As Société Générale points out, the group benefited in the third quarter of 2022 from an “optimal alignment of the planets”, with growth on a comparable basis which then amounted to 10.3%. In this context, Publicis’ performance is remarkable.

In addition, notes the bank, by taking the year 2019 as a reference, which is used more by certain groups because it is not affected by the ups and downs in activity due to the pandemic or the conflict in Ukraine, Publicis is accelerating further. Growth amounted to 22% in the third quarter compared to the same period of 2019, compared to 20% in the second quarter and 18% in the first. “We are outperforming the sector in terms of growth,” assured Arthur Sadoun when presenting these figures.

In detail, the company recorded a performance in the United States, certainly lower than overall organic growth, with an increase of 3.2% over the quarter to 2 billion euros, in a macroeconomic context that was however “more difficult” , explained the chairman of the board of Publicis, who described this growth as “very solid”.

Europe exceeded the group’s expectations, with an increase in like-for-like revenues of 10.7%, to 769 billion euros, almost as good as that of the third quarter of 2022 (+11.1% ).

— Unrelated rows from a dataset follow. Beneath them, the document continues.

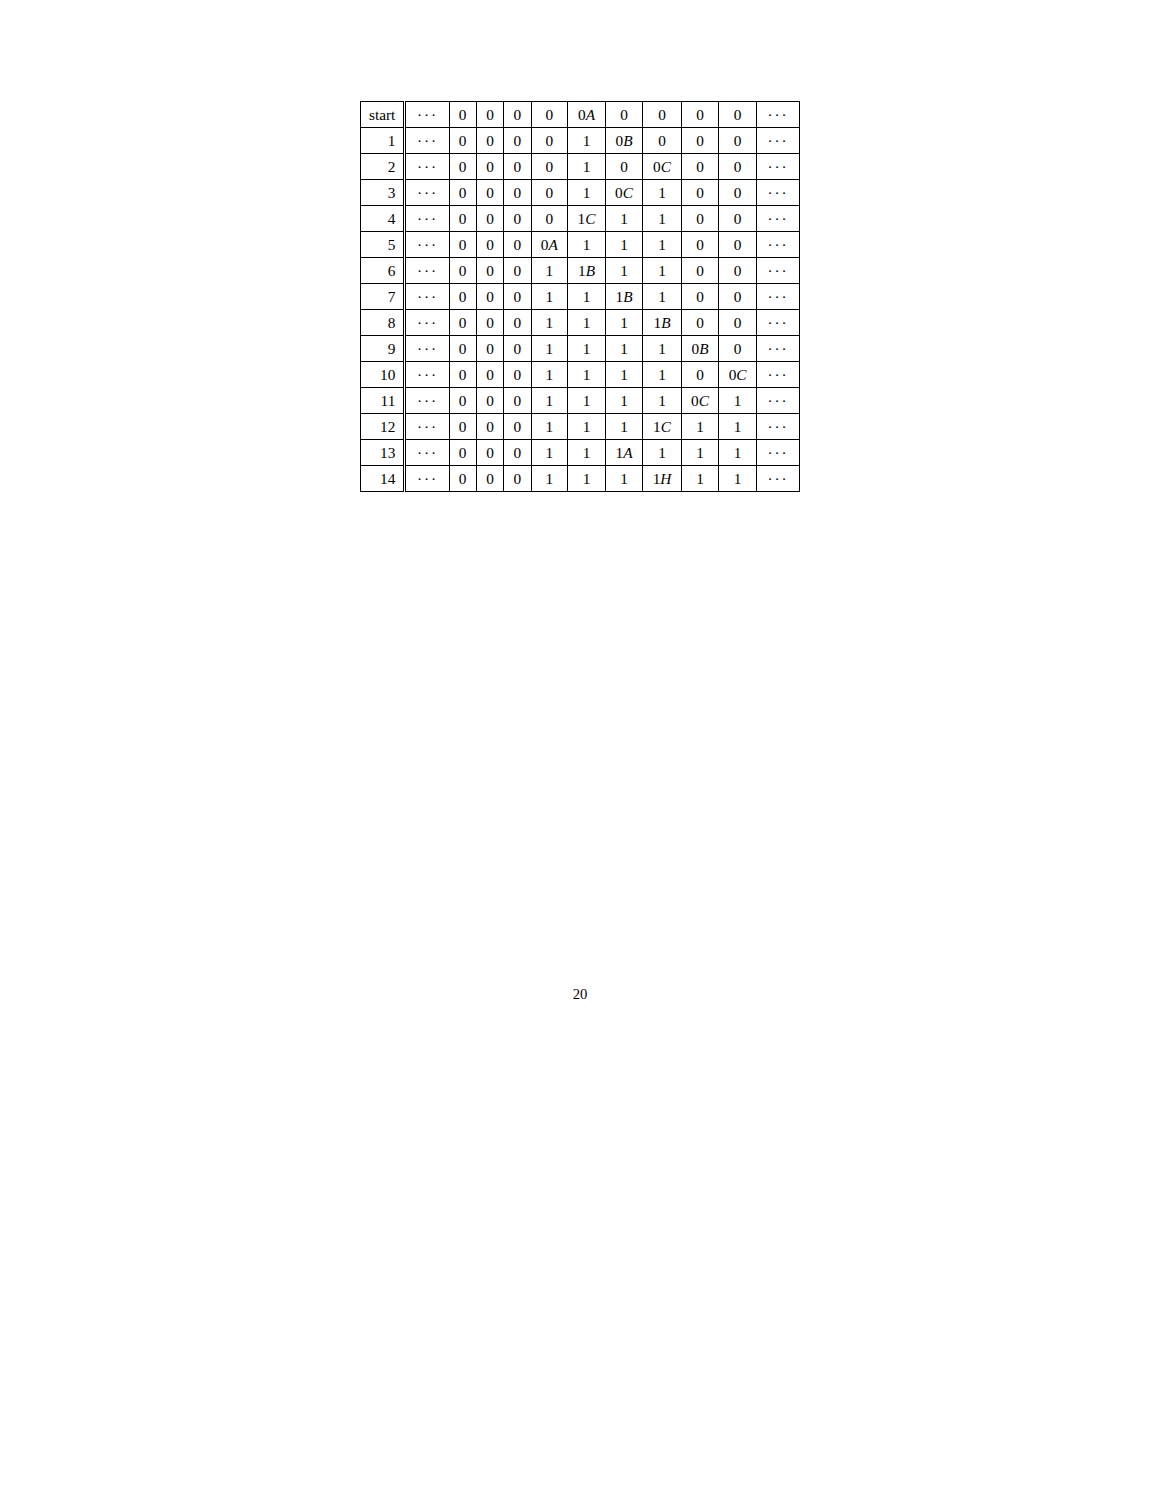| start | ··· | 0 | 0 | 0 | 0 | 0 A | 0 | 0 | 0 | 0 | ··· |
| 1 | ··· | 0 | 0 | 0 | 0 | 1 | 0 B | 0 | 0 | 0 | ··· |
| 2 | ··· | 0 | 0 | 0 | 0 | 1 | 0 | 0 C | 0 | 0 | ··· |
| 3 | ··· | 0 | 0 | 0 | 0 | 1 | 0 C | 1 | 0 | 0 | ··· |
| 4 | ··· | 0 | 0 | 0 | 0 | 1 C | 1 | 1 | 0 | 0 | ··· |
| 5 | ··· | 0 | 0 | 0 | 0 A | 1 | 1 | 1 | 0 | 0 | ··· |
| 6 | ··· | 0 | 0 | 0 | 1 | 1 B | 1 | 1 | 0 | 0 | ··· |
| 7 | ··· | 0 | 0 | 0 | 1 | 1 | 1 B | 1 | 0 | 0 | ··· |
| 8 | ··· | 0 | 0 | 0 | 1 | 1 | 1 | 1 B | 0 | 0 | ··· |
| 9 | ··· | 0 | 0 | 0 | 1 | 1 | 1 | 1 | 0 B | 0 | ··· |
| 10 | ··· | 0 | 0 | 0 | 1 | 1 | 1 | 1 | 0 | 0 C | ··· |
| 11 | ··· | 0 | 0 | 0 | 1 | 1 | 1 | 1 | 0 C | 1 | ··· |
| 12 | ··· | 0 | 0 | 0 | 1 | 1 | 1 | 1 C | 1 | 1 | ··· |
| 13 | ··· | 0 | 0 | 0 | 1 | 1 | 1 A | 1 | 1 | 1 | ··· |
| 14 | ··· | 0 | 0 | 0 | 1 | 1 | 1 | 1 H | 1 | 1 | ··· |
20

Epsilon, the alpha of the company

In terms of different activities, Epsilon’s dynamics stand out. This company bought by Publicis in 2019 specializes in “data” (data analysis for marketing). The company achieved like-for-like growth of 10.5%, despite the demanding comparison base (+14% in the third quarter of 2022). Epsilon benefited from strong customer demand for proprietary data management contracts, explained Arthur Sadoun.

Sapient, its digital transformation division, on the other hand, grew “only” by 1.2%. The manager indicated that companies had adopted a more “conservative” approach in their investment spending (“capex”) which led to project postponements.

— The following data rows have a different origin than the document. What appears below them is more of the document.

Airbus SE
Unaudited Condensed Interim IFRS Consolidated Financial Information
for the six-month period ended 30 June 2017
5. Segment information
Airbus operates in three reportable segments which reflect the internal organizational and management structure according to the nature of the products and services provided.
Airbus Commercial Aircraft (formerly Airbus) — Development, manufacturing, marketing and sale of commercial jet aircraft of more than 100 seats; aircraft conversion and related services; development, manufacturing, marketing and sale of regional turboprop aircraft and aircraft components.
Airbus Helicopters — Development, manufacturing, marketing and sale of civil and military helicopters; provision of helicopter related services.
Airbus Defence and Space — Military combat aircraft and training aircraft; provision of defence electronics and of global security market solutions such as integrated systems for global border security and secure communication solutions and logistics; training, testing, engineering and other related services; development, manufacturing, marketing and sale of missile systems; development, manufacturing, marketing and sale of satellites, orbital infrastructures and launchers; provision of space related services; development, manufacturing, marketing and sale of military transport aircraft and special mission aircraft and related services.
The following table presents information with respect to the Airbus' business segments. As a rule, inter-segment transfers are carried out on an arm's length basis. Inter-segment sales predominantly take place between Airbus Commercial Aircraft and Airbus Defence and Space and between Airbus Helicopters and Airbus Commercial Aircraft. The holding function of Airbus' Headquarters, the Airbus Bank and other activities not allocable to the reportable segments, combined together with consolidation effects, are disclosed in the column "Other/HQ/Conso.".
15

In light of this good publication, Publicis has raised its objectives for the current financial year. The group anticipates an increase in its revenues on a comparable basis now of between 5.5% and 6%, compared to “around 5%” previously, an operating margin of 18% compared to “close to 18%” previously, and a cash flow free close to 1.7 billion euros compared to “at least 1.6 billion”, previously.

A diversified and resilient model

Arthur Sadoun showed his confidence, citing three reasons. First, the group continues to gain market share. Over the last five years, Publicis has won $10 billion in media billings, or 2.5 times more than its closest competitor, he assured. Second, the company is now more resilient to economic cycles, thanks to a diversified revenue distribution across media, data, and digital transformation. Thirdly, “our organization is agile”, argued the manager, which allows the group to post margins well above those of the sector.

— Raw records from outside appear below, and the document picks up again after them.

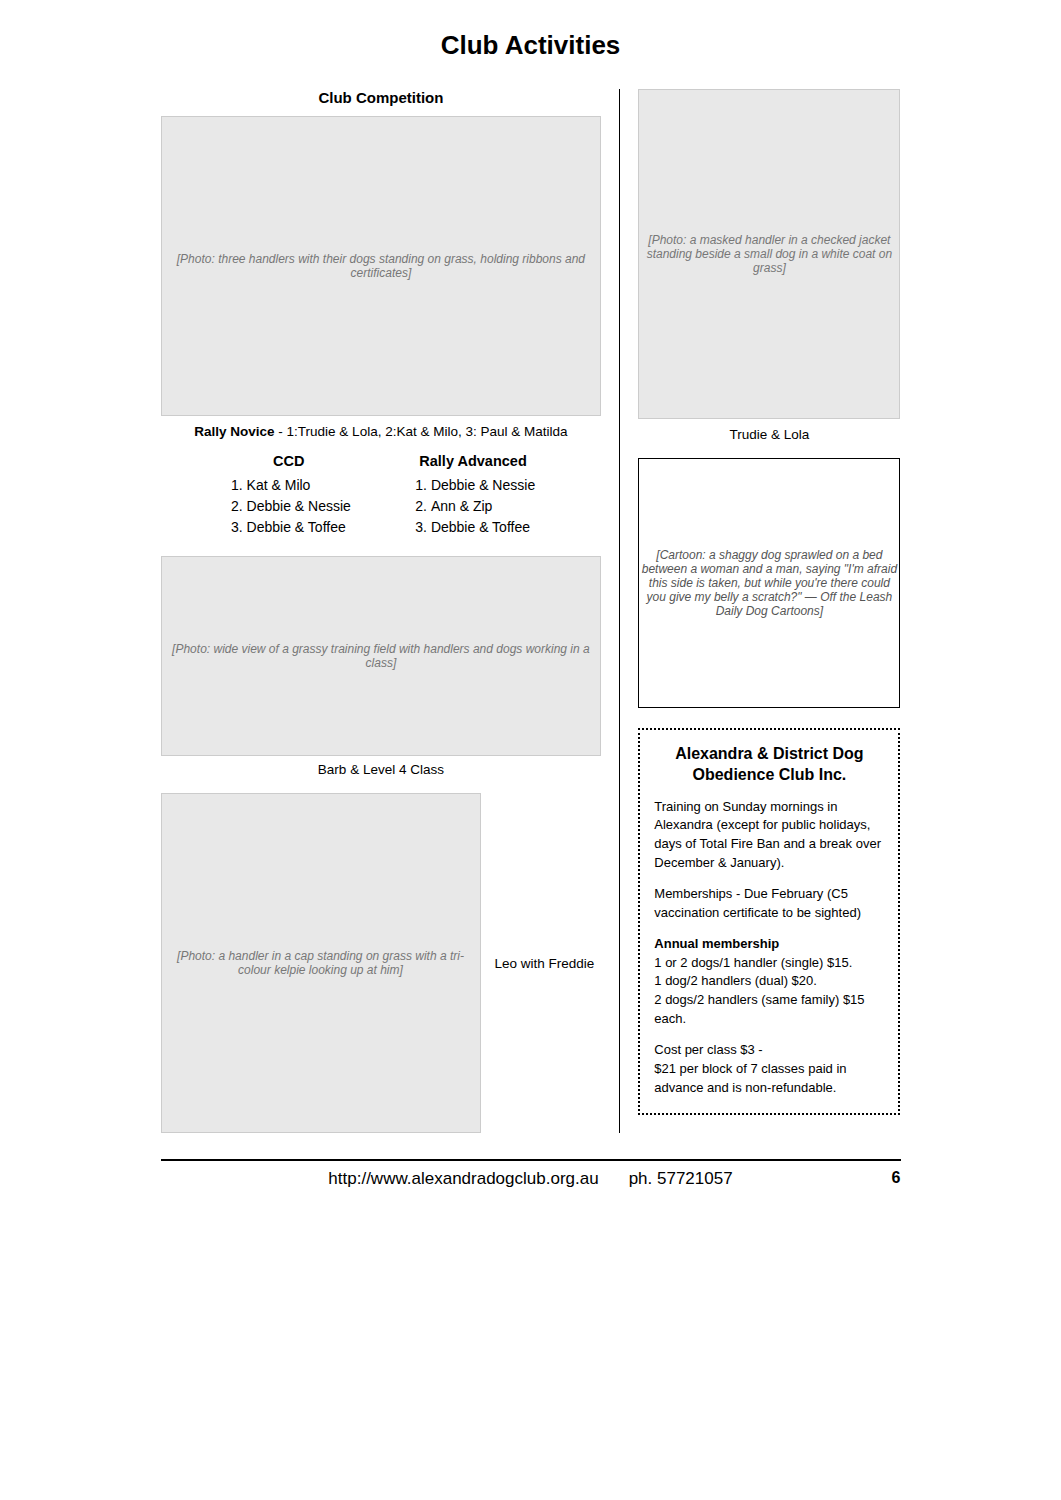Club Activities
Club Competition
[Photo: three handlers with their dogs standing on grass, holding ribbons and certificates]
Rally Novice - 1:Trudie & Lola, 2:Kat & Milo, 3: Paul & Matilda
CCD
Kat & Milo
Debbie & Nessie
Debbie & Toffee
Rally Advanced
Debbie & Nessie
Ann & Zip
Debbie & Toffee
[Photo: wide view of a grassy training field with handlers and dogs working in a class]
Barb & Level 4 Class
[Photo: a handler in a cap standing on grass with a tri-colour kelpie looking up at him]
Leo with Freddie
[Photo: a masked handler in a checked jacket standing beside a small dog in a white coat on grass]
Trudie & Lola
[Cartoon: a shaggy dog sprawled on a bed between a woman and a man, saying "I'm afraid this side is taken, but while you're there could you give my belly a scratch?" — Off the Leash Daily Dog Cartoons]
Alexandra & District Dog Obedience Club Inc.
Training on Sunday mornings in Alexandra (except for public holidays, days of Total Fire Ban and a break over December & January).
Memberships - Due February (C5 vaccination certificate to be sighted)
Annual membership
1 or 2 dogs/1 handler (single) $15.
1 dog/2 handlers (dual) $20.
2 dogs/2 handlers (same family) $15 each.
Cost per class $3 -
$21 per block of 7 classes paid in advance and is non-refundable.
http://www.alexandradogclub.org.au ph. 57721057 6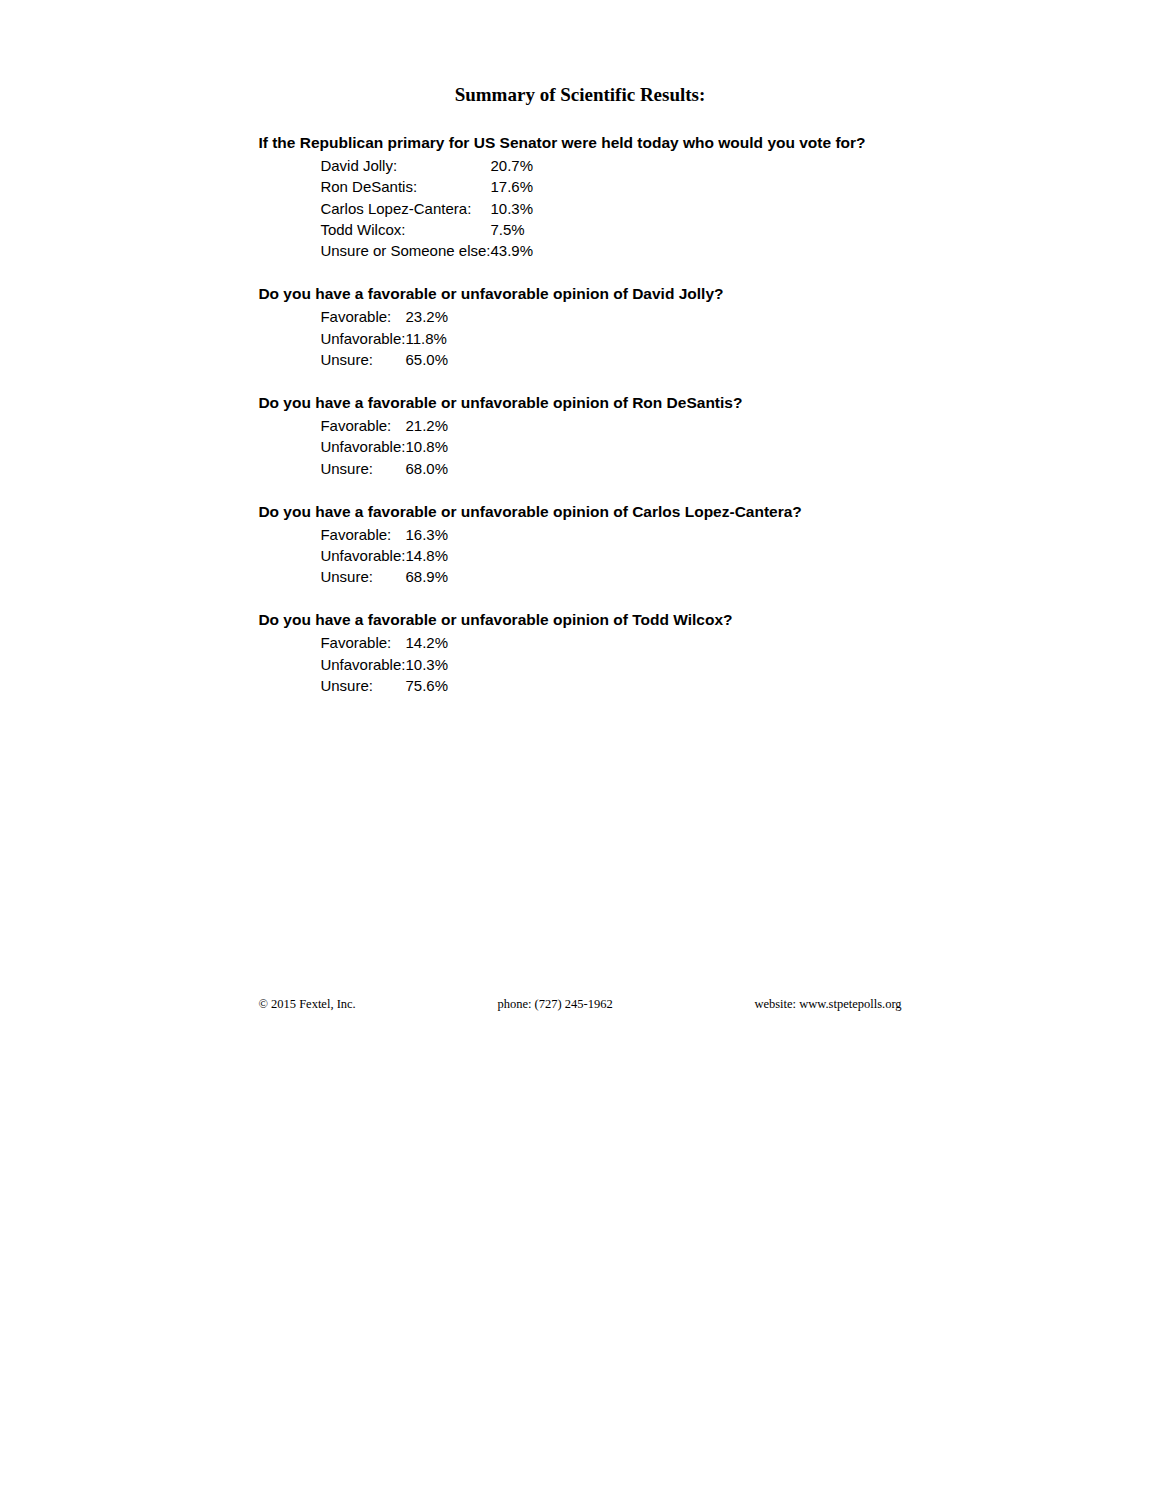Summary of Scientific Results:
If the Republican primary for US Senator were held today who would you vote for?
| David Jolly: | 20.7% |
| Ron DeSantis: | 17.6% |
| Carlos Lopez-Cantera: | 10.3% |
| Todd Wilcox: | 7.5% |
| Unsure or Someone else: | 43.9% |
Do you have a favorable or unfavorable opinion of David Jolly?
| Favorable: | 23.2% |
| Unfavorable: | 11.8% |
| Unsure: | 65.0% |
Do you have a favorable or unfavorable opinion of Ron DeSantis?
| Favorable: | 21.2% |
| Unfavorable: | 10.8% |
| Unsure: | 68.0% |
Do you have a favorable or unfavorable opinion of Carlos Lopez-Cantera?
| Favorable: | 16.3% |
| Unfavorable: | 14.8% |
| Unsure: | 68.9% |
Do you have a favorable or unfavorable opinion of Todd Wilcox?
| Favorable: | 14.2% |
| Unfavorable: | 10.3% |
| Unsure: | 75.6% |
© 2015 Fextel, Inc.
phone: (727) 245-1962
website: www.stpetepolls.org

Sarah Thirion of TP ICAP Midcap, evokes “a definitely more solid model”. Societe Generale, for its part, believes that the group’s balance sheet “is almost perfect over the last two years”.

“There is now broad consensus that Publicis is outperforming its peers, that the product mix has been scaled, that cash conversion is strong and that margins are at their highest level ever. 2023 earnings per share will be 35% higher than in 2019,” she explains.

But yet the valuation still turns out to be too low for its liking, which the bank attributes to market fears of an economic slowdown in 2024 which could lead to a “hard landing”, that is to say, to simplify , a drop in inflation which would result in a recession. Société Générale estimates that the Publicis share price at Wednesday’s close suggests a 55% probability of a “hard landing”, “which we find hard” given the company’s flexible and adaptable model, considers- she said.